Use anti-CSRF tokens in all state-changing forms. Implement SameSite cookie attribute. Verify the Origin and Referer headers. Require re-authentication for sensitive operations.
Severity: Medium

Description

The application accepts a user-controlled input that specifies a link to an external site and redirects to that site without proper validation, which can be used in phishing attacks.

Impact

Attackers can craft URLs that appear legitimate but redirect users to malicious sites, enabling phishing attacks, credential theft, and malware distribution.

Remediation

Avoid using user input for redirect destinations. If redirects are necessary, use a whitelist of allowed URLs. Validate that redirect targets are internal. Warn users before redirecting to external sites.
Severity: High

Description

The application provides direct access to objects based on user-supplied input without verifying that the user is authorized to access the target object.

Impact

Attackers can access other users’ data by manipulating object references (e.g., changing an ID parameter), leading to unauthorized data access across tenant boundaries.

Remediation

Implement proper authorization checks for every object access. Use indirect references that are mapped server-side. Validate that the authenticated user has permission to access the requested resource.
Severity: Critical

Description

The application does not perform an authorization check when an actor attempts to access a resource or perform an action, allowing any authenticated (or unauthenticated) user to access restricted functionality.

Impact

Complete bypass of authorization controls, enabling any user to access admin functions, other users’ data, or restricted API endpoints.

Remediation

Enforce authorization checks on every request to a protected resource. Use middleware or decorators to apply authorization consistently.
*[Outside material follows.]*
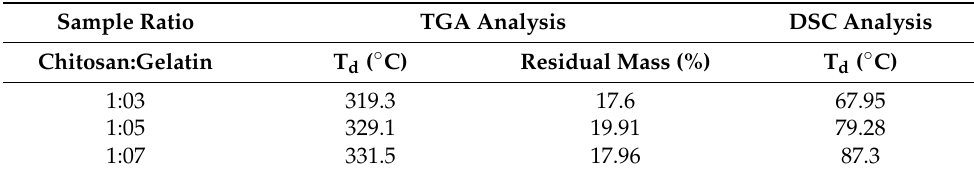
Figure 6. ( a ) Thermogravimetric analysis (TGA) and ( b ) derivative thermogravimetry (DTG) curves of the modified membrane foam in the chitosan:gelatin composition ratios of 1:3, 1:5, and 1:7. Table 1. Degradation temperature and mass residual percentage of the modified membrane foam at chitosan:gelatin composition ratios of 1:3, 1:5, and 1:7 during the TGA and DSC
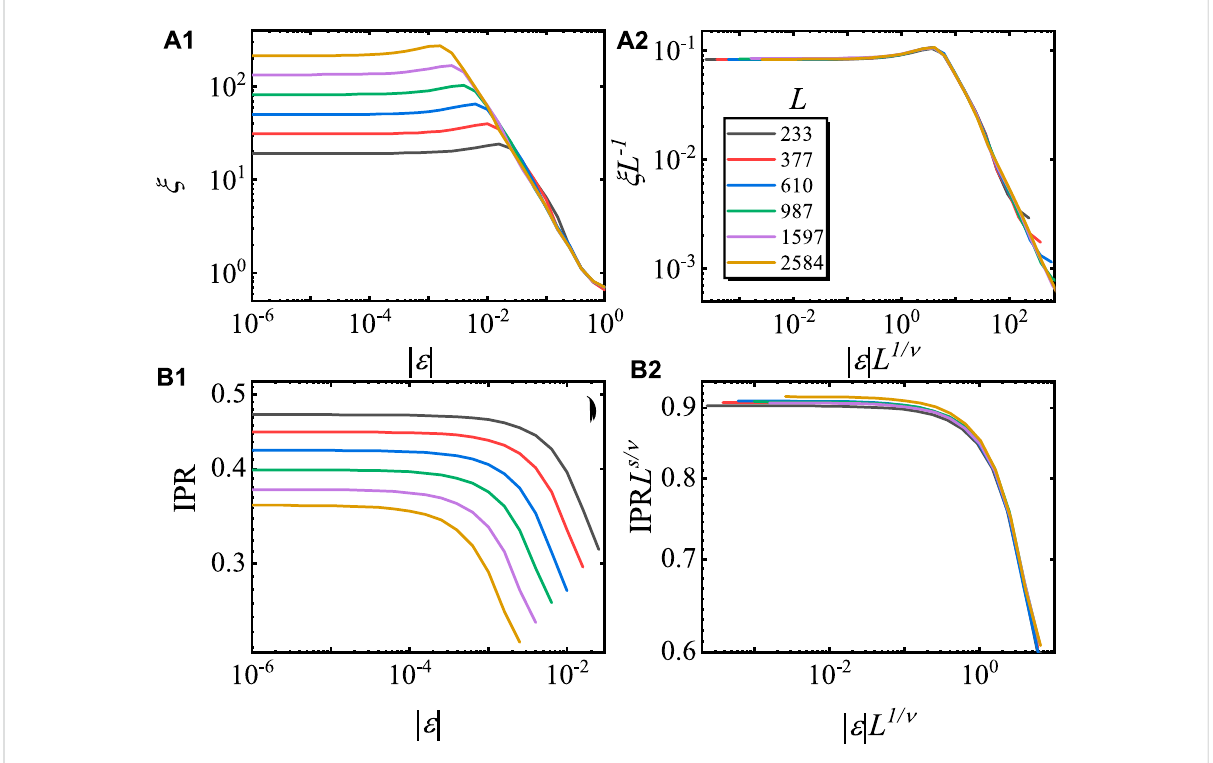
FIGURE 4 Finite scaling of ξ and IPR of the ground state in the skin effect phase. The curves of ξ versus | ε | before (A1) and after (A2) rescaling, according to Eq.5fordifferent L values.ThecurvesoftheIPRversus| ε |before(B1)andafter(B2)rescaling,accordingtoEq.8fordifferent L values.Here, g =0.5, ε < 0, and the model is in the skin effect phase region. Double-log scales are used, and the results are averaged for 100 choices of ϕ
Implement least-privilege access by default.
Severity: High

Description

The application performs an authorization check but does so incorrectly, allowing actors to bypass intended access restrictions and access resources beyond their privilege level.

Impact

Users can escalate their privileges or access resources belonging to other users due to flawed authorization logic, compromising data confidentiality and integrity.

Remediation

Review and test all authorization logic thoroughly. Use well-tested authorization frameworks. Implement unit tests specifically for authorization boundaries. Conduct regular access control audits.